Evenfall was an Italian gothic metal band. They released two albums on Century Media Records.

Following an EP titled Evenfall, the group released their debut album Still in the Grey Dying in 1999.
Rock Hard only gave 3 out of 10 points, whereas Vampster was a bit more positive. The album contained some "good songwriting" and was "well played" by "skilled musicians", but the lead guitar especially was out of tune, sometimes "borderline unbearably out of tune". The vocalist also received criticism, his "screaming unfortunately sometimes sounds very much like a whimpering baby".

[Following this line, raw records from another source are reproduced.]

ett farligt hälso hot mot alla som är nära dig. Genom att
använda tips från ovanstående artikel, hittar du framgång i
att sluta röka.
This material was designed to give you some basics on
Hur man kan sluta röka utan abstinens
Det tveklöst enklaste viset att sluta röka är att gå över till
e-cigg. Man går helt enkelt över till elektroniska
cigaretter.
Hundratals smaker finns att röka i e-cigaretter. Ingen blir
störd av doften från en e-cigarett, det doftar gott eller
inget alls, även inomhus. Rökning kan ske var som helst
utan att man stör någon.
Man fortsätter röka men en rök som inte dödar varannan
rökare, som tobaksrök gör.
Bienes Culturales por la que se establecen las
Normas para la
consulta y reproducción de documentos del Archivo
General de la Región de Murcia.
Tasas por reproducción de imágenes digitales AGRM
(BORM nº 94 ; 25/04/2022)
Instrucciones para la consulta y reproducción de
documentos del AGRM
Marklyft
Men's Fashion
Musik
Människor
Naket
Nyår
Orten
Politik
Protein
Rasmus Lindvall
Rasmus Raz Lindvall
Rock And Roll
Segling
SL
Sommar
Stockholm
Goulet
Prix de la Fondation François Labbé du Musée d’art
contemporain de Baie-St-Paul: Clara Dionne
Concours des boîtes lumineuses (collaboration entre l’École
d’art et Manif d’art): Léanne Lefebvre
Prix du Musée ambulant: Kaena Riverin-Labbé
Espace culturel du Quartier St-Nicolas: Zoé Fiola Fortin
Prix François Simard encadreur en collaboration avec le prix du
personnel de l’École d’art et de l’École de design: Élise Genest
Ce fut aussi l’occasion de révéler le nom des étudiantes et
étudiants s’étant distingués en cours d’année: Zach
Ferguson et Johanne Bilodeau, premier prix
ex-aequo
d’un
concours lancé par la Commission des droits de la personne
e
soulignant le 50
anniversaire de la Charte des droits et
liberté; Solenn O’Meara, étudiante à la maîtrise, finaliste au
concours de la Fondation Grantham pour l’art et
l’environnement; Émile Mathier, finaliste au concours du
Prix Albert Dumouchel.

Cumbersome came out in 2002, following lineup changes, most notably the addition of Roberta Staccuneddu as a female vocalist alongside the male vocalist Ansgar Zöschg.
Metal.de gave 6 out of 10 points, reasoning that the album was mostly worth a shrug, and "will sink in the ocean of new releases because it offers nothing particularly remarkable". Vampster criticized the band for being split between styles and seeming "too divided on which direction they want to take". Soundi also gave a moderate score, 3 out of 5; Cumbersome was never bad, but "a slightly uneven entity", since Evenfall had not "completely gotten rid of all its childhood diseases".

According to Powermetal.de, Cumbersome was a "successful album" with "something for most fans", and was recommended for fans of Theatre of Tragedy.
Rock Hard was much more positive this time, grading Cumbersome with 8 points out of 10.